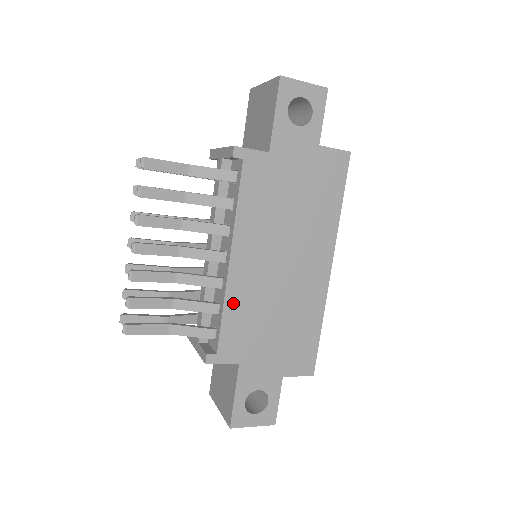
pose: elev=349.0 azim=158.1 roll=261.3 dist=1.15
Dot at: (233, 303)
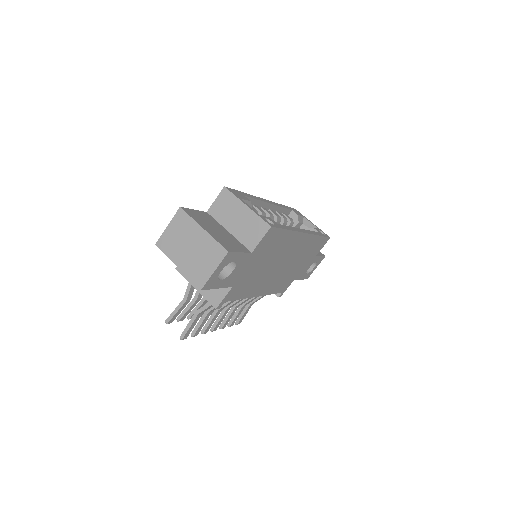
Dot at: (273, 290)
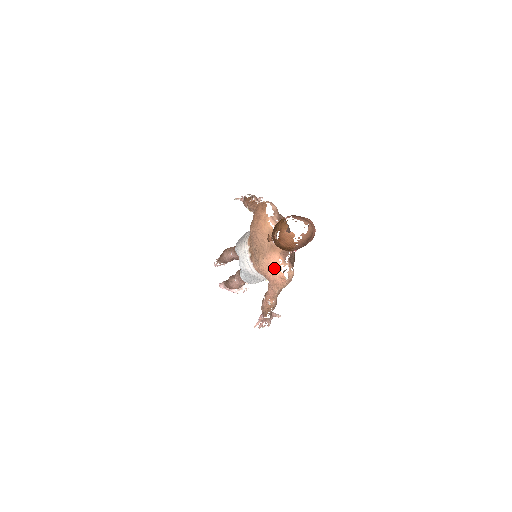
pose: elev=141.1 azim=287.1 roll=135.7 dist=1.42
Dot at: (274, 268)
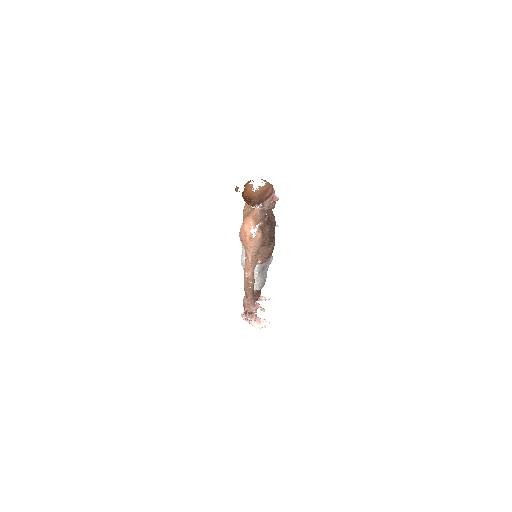
Dot at: (246, 229)
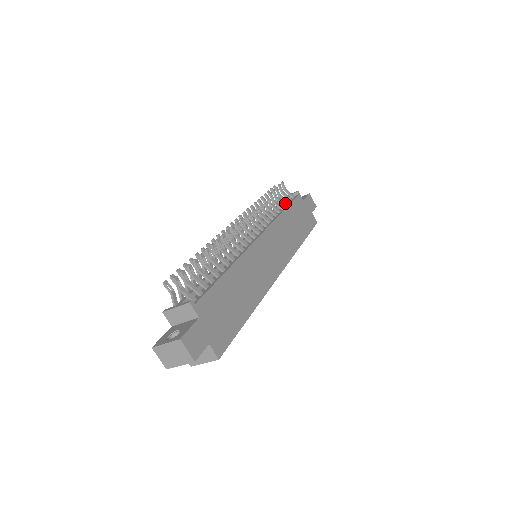
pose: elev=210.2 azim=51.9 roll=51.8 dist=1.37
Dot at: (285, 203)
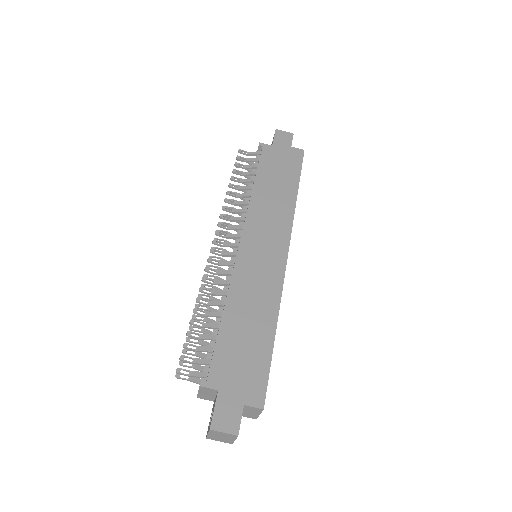
Dot at: occluded
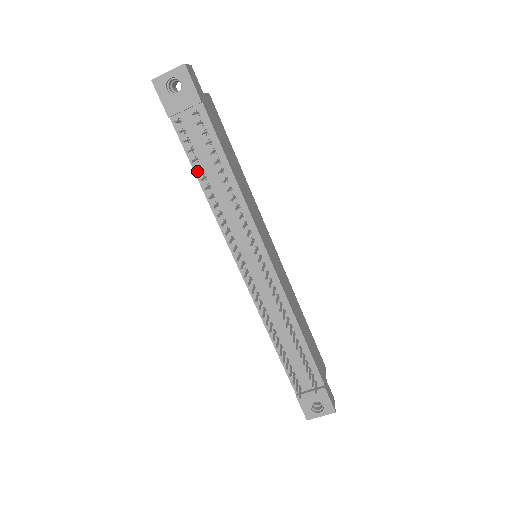
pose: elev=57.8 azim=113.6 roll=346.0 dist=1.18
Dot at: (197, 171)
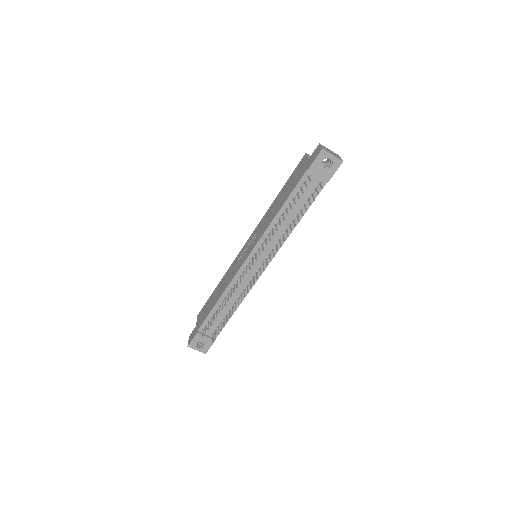
Dot at: occluded
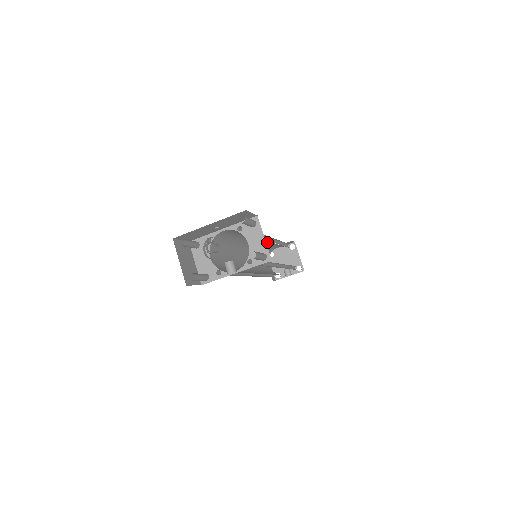
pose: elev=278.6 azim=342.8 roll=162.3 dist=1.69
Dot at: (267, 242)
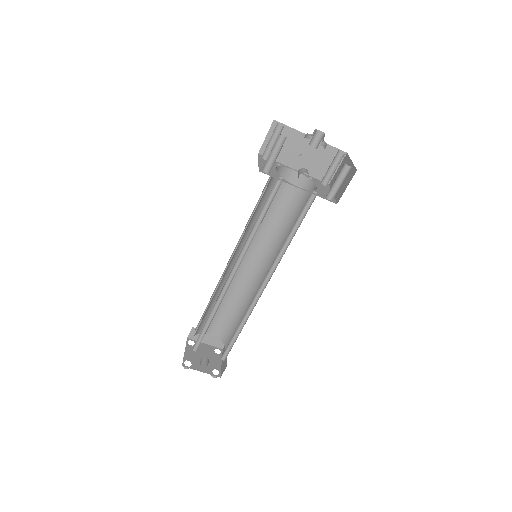
Dot at: (238, 288)
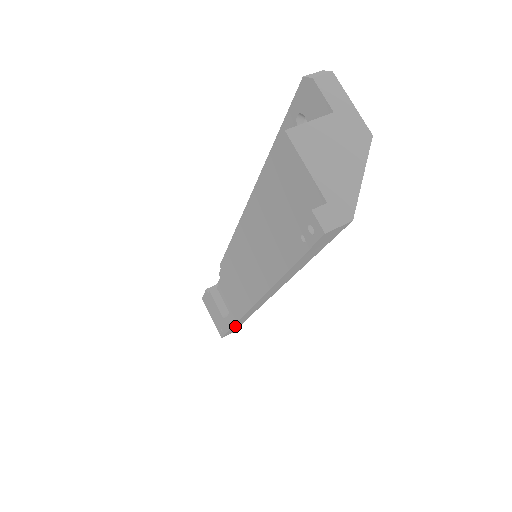
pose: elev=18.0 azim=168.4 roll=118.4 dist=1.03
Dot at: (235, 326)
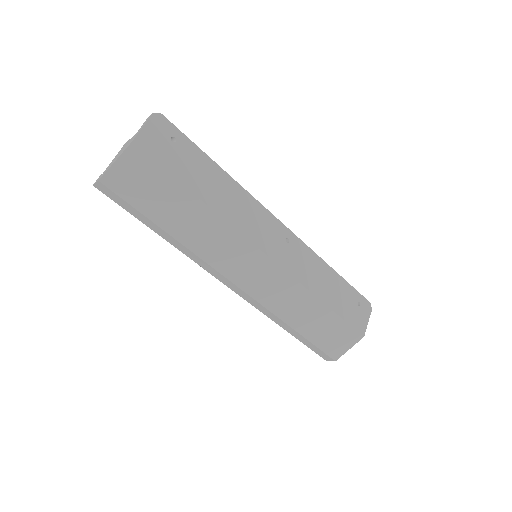
Dot at: (292, 332)
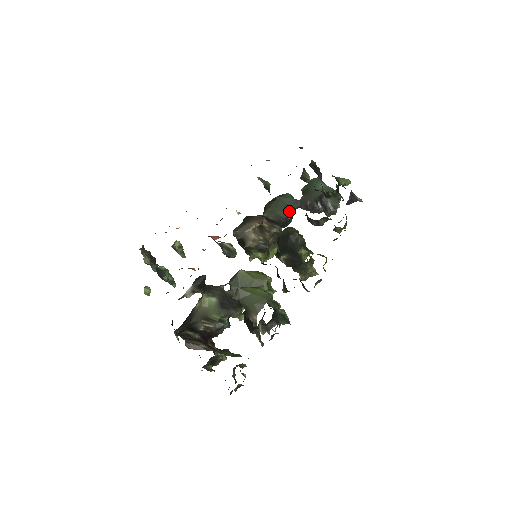
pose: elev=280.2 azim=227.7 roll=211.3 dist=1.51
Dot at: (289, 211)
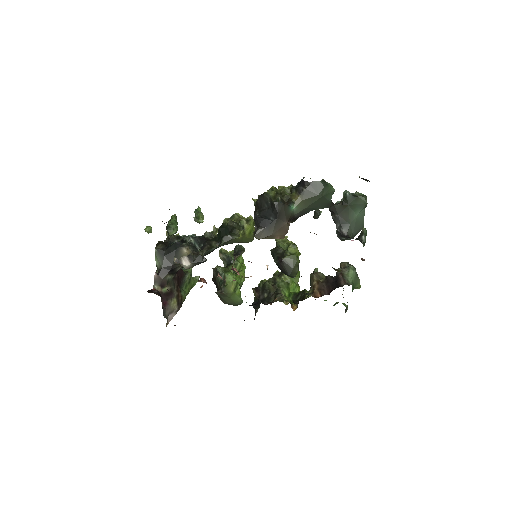
Dot at: (317, 209)
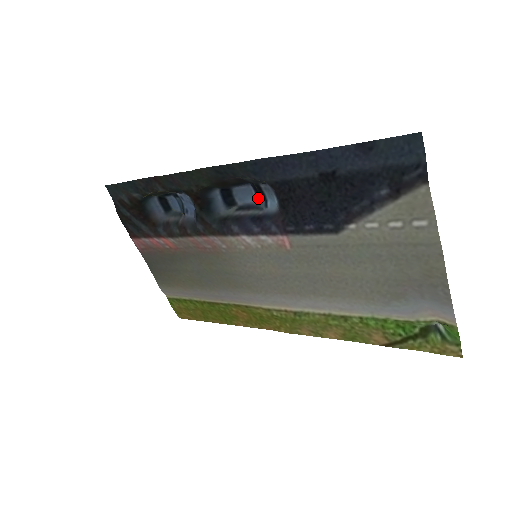
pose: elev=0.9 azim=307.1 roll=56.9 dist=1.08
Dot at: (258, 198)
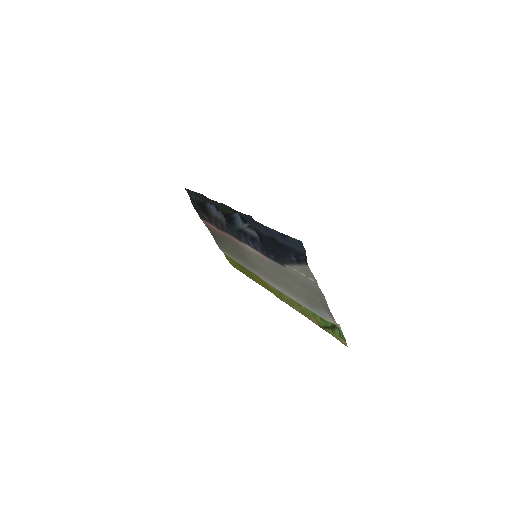
Dot at: occluded
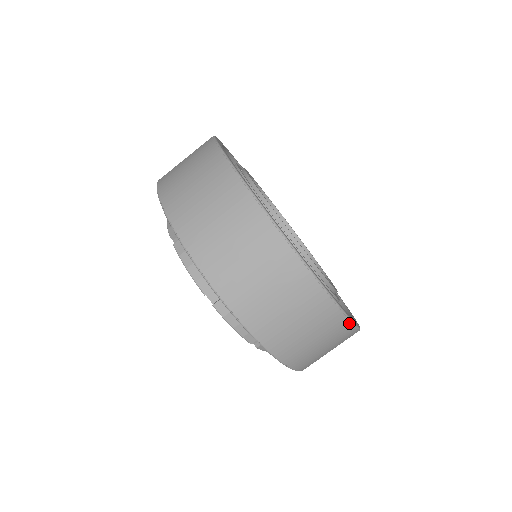
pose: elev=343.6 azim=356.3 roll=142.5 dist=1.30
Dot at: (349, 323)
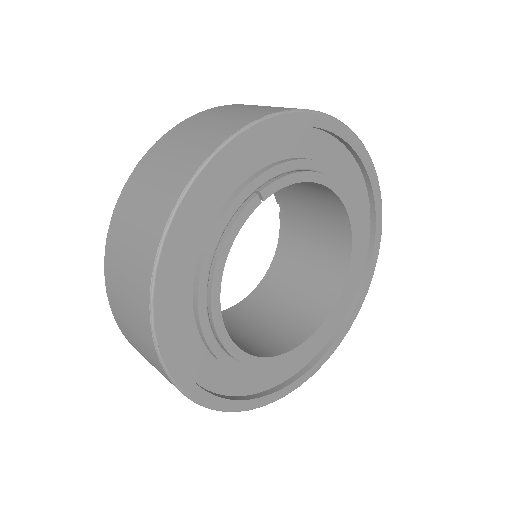
Dot at: (237, 410)
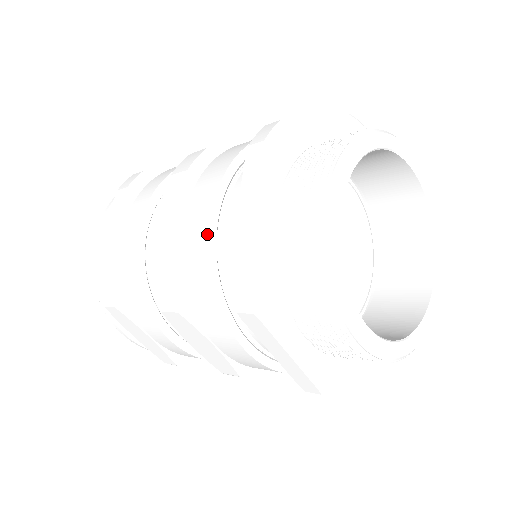
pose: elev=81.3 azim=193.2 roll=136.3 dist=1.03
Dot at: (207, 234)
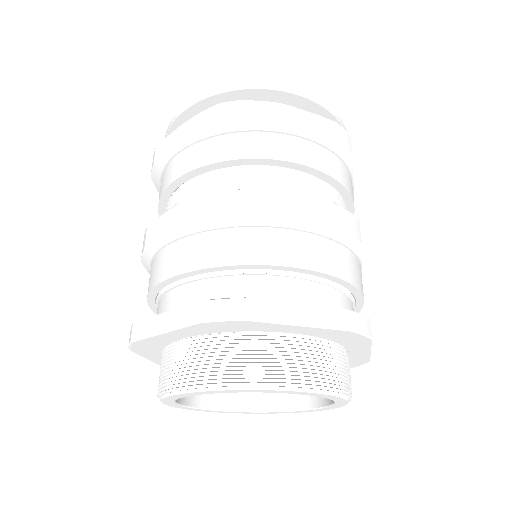
Dot at: (162, 280)
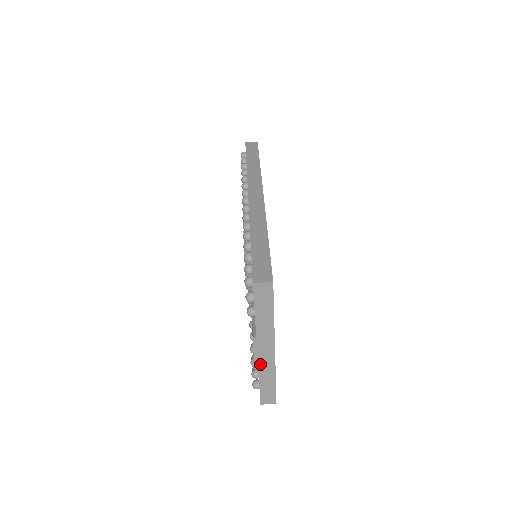
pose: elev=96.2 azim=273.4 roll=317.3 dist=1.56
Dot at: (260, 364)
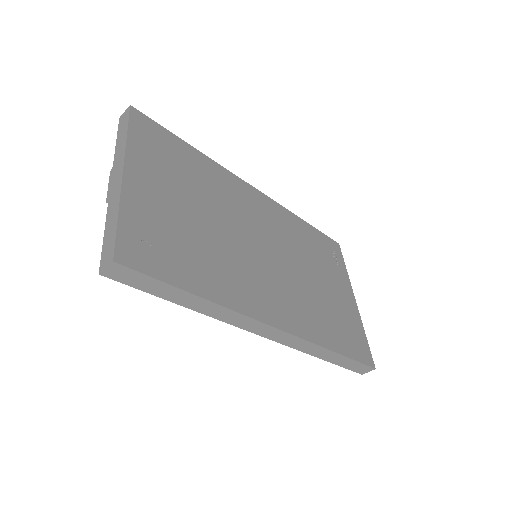
Dot at: occluded
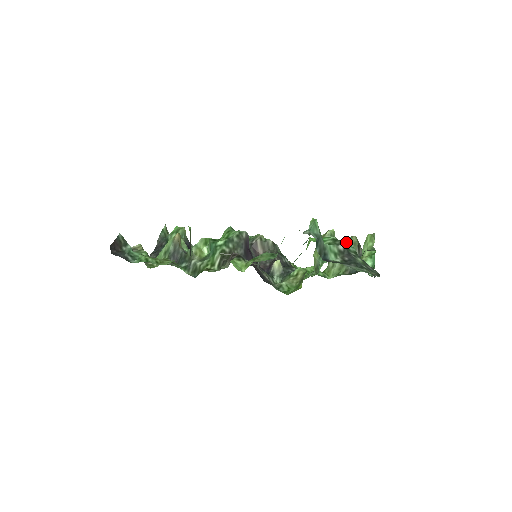
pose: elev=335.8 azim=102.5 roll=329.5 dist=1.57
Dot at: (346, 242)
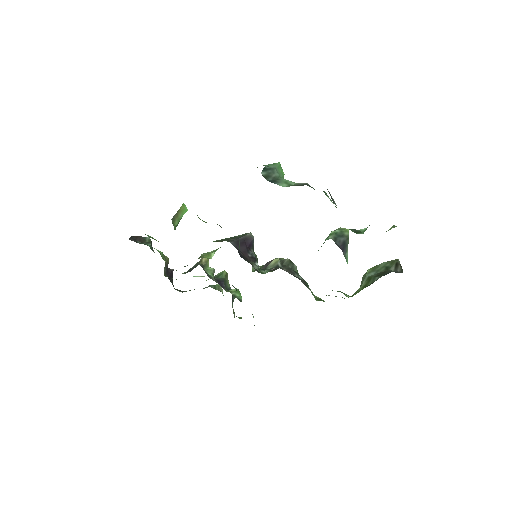
Dot at: (381, 263)
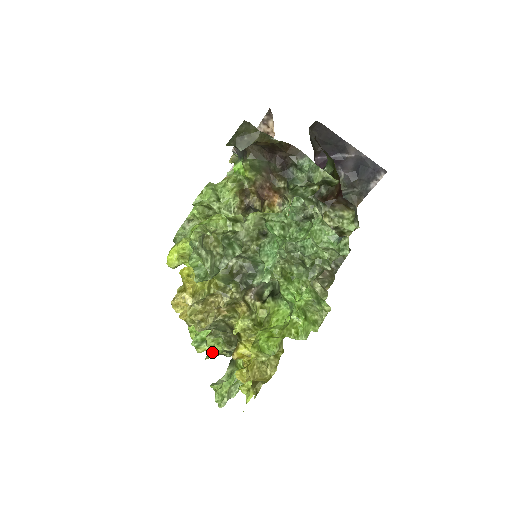
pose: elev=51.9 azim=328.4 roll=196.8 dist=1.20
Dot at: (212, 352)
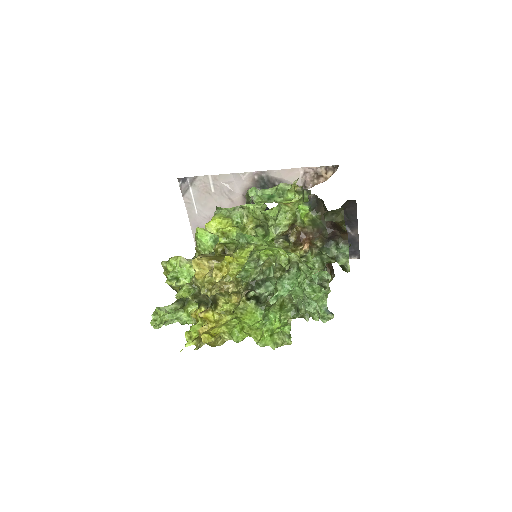
Dot at: (182, 295)
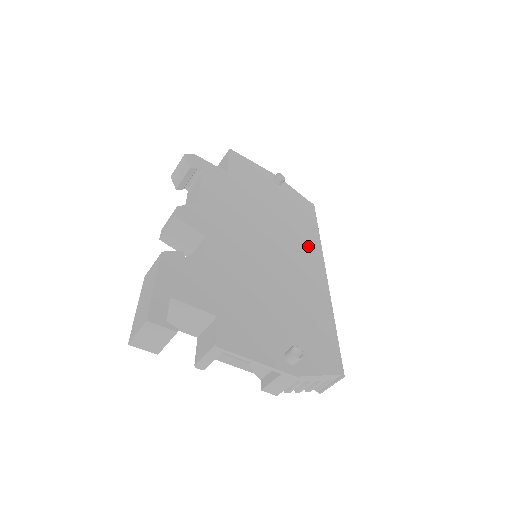
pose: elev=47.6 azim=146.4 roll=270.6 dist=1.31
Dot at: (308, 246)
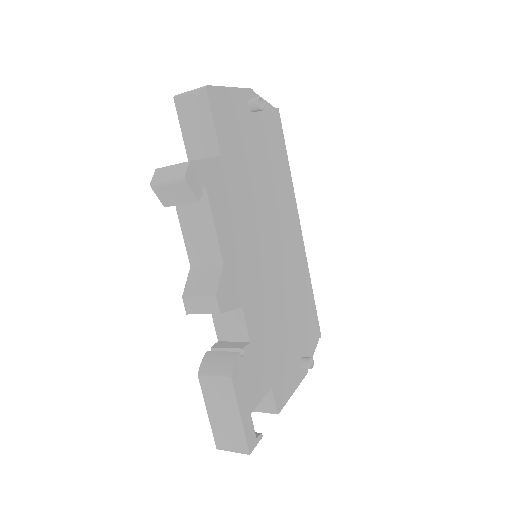
Dot at: (288, 203)
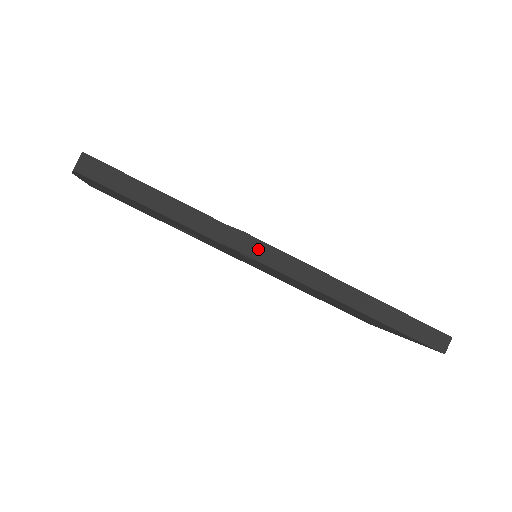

---*---

■ **Your goal**
Rewrite these lines with every "pose" changed to "camera" and everything else unchanged, and leave the pictures out.

■ **Solution for this exercise**
camera: elev=349.0 azim=158.1 roll=261.3 dist=1.15
Dot at: (233, 303)
Dot at: (273, 290)
camera: elev=141.1 azim=287.1 roll=135.7 dist=1.42
Dot at: (274, 268)
Dot at: (246, 229)
camera: elev=210.2 azim=51.9 roll=51.8 dist=1.37
Dot at: (285, 203)
Dot at: occluded
camera: elev=57.8 azim=113.6 roll=346.0 dist=1.18
Dot at: (197, 171)
Dot at: occluded
camera: elev=278.6 azim=342.8 roll=162.3 dist=1.69
Dot at: (267, 242)
Dot at: (238, 288)
camera: elev=18.0 azim=168.4 roll=118.4 dist=1.03
Dot at: (235, 326)
Dot at: (292, 332)
camera: elev=280.2 azim=227.7 roll=211.3 dist=1.51
Dot at: (289, 211)
Dot at: (317, 209)
camera: elev=0.9 azim=307.1 roll=56.9 dist=1.08
Dot at: (258, 198)
Dot at: occluded
camera: elev=343.6 azim=356.3 roll=142.5 dist=1.30
Dot at: (349, 323)
Dot at: (237, 410)
camera: elev=81.3 azim=193.2 roll=136.3 dist=1.03
Dot at: (207, 234)
Dot at: (162, 280)
camera: elev=96.2 azim=273.4 roll=317.3 dist=1.56
Dot at: (260, 364)
Dot at: occluded
camera: elev=335.8 azim=102.5 roll=329.5 dist=1.57
Dot at: (346, 242)
Dot at: (381, 263)
camera: elev=51.9 azim=328.4 roll=196.8 dist=1.20
Dot at: (212, 352)
Dot at: (182, 295)
camera: elev=47.6 azim=146.4 roll=270.6 dist=1.31
Dot at: (308, 246)
Dot at: (288, 203)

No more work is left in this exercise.